▶ **EXTRAIT DU DOCUMENT**
+++

Cependant, les personnes qui ne peuvent pas être immunisées pour des raisons médicales ou religieuses, protégées par la législation sur les droits de la personne, seraient exemptées de vaccins obligatoires. En outre, la plupart des travailleurs syndiqués ne sont pas obligés, eux non plus, d’être vaccinés, a−t−elle souligné.
«Si votre lieu de travail est au Canada et qu’il n’est pas syndiqué, les employeurs peuvent licencier des employés pour n’importe quelle raison à tout moment, tant que cette raison n’est pas discriminatoire», a précisé Mme Cicchini.
«Si un employé choisit de ne pas se faire vacciner simplement en raison d’un choix personnel, l’employeur pourrait choisir de le licencier sans motif et de lui verser son indemnité de licenciement.»
Confidentialité et stigmatisation
Cependant, les règles qui distinguent les employés qui ont choisi de ne pas se faire vacciner – comme les masques obligatoires, les quarts de travail décalés ou la ségrégation des travailleurs non vaccinés à certains étages ou zones du bureau – soulèvent des inquiétudes au chapitre de la confidentialité et la stigmatisation, estiment des experts.
«Leur statut vaccinal devient très évident pour tout le monde au bureau», a observé David Zweig, professeur agrégé de comportement organisationnel et de gestion des ressources humaines à l’Université de Toronto.
«Cela devient un peu un problème de confidentialité parce que tout à coup, tout le monde sait que vous n’avez pas été vacciné.»
Les employeurs devraient d’abord développer des programmes incitatifs pour encourager les employés hésitants à recevoir le vaccin, a−t−il affirmé.
Par exemple, les Compagnies Loblaw offrent aux travailleurs jusqu’à trois heures de congé payé pour une vaccination, tandis que les Aliments Maple Leaf ont organisé plusieurs cliniques de vaccination sur les lieux de travail pour leurs employés.
Pourtant, bien qu’il soit utile de réduire les obstacles à l’obtention d’un vaccin et de fournir des mesures incitatives, la priorité absolue d’un employeur reste la sécurité collective de tous les employés, a fait valoir M. Zweig.
«Cela signifie que si vous n’êtes pas vacciné, vous devrez probablement porter (un équipement de protection individuelle, EPI) lorsque vous retournerez au bureau», a noté M. Zweig. «C’est une attente raisonnable pour protéger la sécurité de toutes les autres personnes vaccinées.»
Il a ajouté: «La clé ici est que les employeurs fassent tout ce qui est nécessaire pour s’assurer que les gens sont en sécurité et se sentent en sécurité et atténuent certaines des angoisses entourant le retour au travail.»
Si les travailleurs non vaccinés sont mal à l’aise d’être distingués au bureau, M. Zweig croit qu’il pourrait y avoir des options pour les accommoder raisonnablement avec des mesures telles qu’un espace de travail séparé, des journées de travail décalées, différents espaces communs ou un travail continu à domicile.
Pourtant, il pourrait y avoir des répercussions sur la carrière des travailleurs qui choisissent de continuer à travailler à domicile pour éviter d’être vaccinés, a−t−il estimé.
«Il est probablement certain que cela aura un impact sur votre progression de carrière», a noté M. Zweig. «Si vous travaillez à domicile, mais que votre équipe est de retour au bureau, vous n’êtes pas dans le coup.»
En fin de compte, si quelqu’un choisit de ne pas se faire vacciner pour des raisons personnelles, «il a un choix à faire», a−t−il affirmé.
«Ils doivent faire face aux conséquences de leurs actions», a tranché M. Zweig. «Ils devront porter des EPI lorsqu’ils seront au travail et si un non−vacciné est mal à l’aise avec cela, alors il aura un choix à faire.»

+++

(Entrées de données enregistrées)
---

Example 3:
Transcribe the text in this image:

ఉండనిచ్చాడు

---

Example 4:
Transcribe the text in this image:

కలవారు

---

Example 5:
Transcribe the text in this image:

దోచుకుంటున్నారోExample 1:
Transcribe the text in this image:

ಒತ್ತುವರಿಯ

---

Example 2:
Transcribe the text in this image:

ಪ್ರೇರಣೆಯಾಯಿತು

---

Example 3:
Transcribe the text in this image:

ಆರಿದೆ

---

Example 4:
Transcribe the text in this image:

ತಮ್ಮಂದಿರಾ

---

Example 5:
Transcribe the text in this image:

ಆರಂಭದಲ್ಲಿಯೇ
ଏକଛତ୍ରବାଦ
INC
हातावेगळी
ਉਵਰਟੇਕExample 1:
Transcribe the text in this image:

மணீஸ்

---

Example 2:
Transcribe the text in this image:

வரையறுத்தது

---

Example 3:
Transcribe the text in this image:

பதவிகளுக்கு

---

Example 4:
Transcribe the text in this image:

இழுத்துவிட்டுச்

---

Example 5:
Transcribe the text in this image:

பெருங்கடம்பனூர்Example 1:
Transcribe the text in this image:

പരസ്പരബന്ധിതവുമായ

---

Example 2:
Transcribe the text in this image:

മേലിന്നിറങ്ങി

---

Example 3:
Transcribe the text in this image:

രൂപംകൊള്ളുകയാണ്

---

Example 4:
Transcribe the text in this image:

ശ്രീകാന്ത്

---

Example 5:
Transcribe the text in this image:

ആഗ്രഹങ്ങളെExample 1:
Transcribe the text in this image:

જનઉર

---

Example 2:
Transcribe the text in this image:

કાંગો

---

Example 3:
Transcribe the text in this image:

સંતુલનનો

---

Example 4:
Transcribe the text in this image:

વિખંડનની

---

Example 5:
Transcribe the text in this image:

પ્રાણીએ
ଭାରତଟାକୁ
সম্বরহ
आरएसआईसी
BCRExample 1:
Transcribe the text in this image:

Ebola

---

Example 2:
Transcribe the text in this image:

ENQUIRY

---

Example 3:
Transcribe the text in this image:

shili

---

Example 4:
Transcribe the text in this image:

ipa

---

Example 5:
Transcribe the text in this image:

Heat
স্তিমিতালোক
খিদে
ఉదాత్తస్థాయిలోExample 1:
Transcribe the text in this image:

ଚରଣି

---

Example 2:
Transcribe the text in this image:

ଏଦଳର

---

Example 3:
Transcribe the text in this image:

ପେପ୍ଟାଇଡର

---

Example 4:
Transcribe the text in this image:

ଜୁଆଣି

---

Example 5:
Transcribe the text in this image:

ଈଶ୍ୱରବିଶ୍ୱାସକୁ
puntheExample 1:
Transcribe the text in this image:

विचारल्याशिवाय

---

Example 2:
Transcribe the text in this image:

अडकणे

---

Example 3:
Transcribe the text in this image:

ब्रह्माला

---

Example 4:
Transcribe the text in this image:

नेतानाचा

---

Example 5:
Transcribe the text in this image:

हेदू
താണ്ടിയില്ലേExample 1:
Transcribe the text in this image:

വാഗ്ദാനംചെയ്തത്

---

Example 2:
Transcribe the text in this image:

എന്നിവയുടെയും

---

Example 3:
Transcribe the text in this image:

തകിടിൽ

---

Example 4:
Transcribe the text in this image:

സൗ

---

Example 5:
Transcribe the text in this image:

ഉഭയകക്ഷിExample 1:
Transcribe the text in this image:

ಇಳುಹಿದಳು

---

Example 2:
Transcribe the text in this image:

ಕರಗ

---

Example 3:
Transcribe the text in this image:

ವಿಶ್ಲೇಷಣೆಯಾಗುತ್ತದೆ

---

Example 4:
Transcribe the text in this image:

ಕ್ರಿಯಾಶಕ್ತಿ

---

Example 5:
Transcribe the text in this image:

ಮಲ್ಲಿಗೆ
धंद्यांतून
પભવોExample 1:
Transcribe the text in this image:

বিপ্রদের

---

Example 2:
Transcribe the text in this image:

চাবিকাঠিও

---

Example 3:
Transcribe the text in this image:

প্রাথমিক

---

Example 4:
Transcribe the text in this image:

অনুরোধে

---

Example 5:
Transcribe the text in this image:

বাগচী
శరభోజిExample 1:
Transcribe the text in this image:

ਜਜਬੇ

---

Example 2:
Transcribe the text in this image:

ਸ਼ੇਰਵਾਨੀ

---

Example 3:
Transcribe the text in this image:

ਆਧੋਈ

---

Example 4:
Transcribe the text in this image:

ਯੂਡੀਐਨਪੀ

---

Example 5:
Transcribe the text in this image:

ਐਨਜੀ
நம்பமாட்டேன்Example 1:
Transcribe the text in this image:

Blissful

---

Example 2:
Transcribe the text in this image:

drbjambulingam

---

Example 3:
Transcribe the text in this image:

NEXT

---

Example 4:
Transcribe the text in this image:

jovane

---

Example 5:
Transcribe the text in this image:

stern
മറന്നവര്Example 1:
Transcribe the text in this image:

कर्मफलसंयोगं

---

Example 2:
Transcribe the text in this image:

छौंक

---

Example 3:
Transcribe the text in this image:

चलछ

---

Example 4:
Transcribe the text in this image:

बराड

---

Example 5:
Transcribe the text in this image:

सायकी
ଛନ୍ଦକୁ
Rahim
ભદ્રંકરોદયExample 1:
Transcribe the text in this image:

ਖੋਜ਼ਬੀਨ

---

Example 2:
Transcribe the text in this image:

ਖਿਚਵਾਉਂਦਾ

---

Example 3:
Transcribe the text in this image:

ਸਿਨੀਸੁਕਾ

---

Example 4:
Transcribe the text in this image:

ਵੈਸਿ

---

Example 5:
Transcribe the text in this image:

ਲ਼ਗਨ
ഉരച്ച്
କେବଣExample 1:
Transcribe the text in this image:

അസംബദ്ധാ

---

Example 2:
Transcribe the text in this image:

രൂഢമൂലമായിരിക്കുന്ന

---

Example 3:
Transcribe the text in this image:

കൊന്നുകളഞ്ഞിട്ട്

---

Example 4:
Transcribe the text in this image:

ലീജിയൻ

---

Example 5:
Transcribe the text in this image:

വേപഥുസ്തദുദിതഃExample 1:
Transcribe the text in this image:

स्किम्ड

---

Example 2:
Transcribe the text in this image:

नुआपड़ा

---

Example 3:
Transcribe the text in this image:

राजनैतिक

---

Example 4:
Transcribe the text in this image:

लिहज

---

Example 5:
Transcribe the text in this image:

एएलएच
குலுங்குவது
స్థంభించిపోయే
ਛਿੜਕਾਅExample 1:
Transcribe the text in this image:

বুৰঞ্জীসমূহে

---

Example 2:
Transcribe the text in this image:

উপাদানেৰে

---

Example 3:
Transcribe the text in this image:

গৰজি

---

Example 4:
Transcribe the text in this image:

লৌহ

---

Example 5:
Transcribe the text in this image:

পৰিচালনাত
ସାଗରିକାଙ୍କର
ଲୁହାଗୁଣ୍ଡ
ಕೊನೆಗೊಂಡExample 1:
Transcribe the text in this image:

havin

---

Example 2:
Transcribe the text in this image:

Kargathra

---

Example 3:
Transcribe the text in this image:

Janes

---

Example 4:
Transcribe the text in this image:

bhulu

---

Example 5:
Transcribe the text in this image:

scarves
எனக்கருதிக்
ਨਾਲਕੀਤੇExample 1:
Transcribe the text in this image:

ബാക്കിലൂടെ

+++

D'après l'extrait sur la vaccination au travail, combien d'heures de congé payé les Compagnies Loblaw offrent-elles aux travailleurs pour se faire vacciner ? Ces enregistrements ne servent pas ici.

▶ **RÉSULTAT CI-DESSOUS**
Jusqu'à trois heures de congé payé.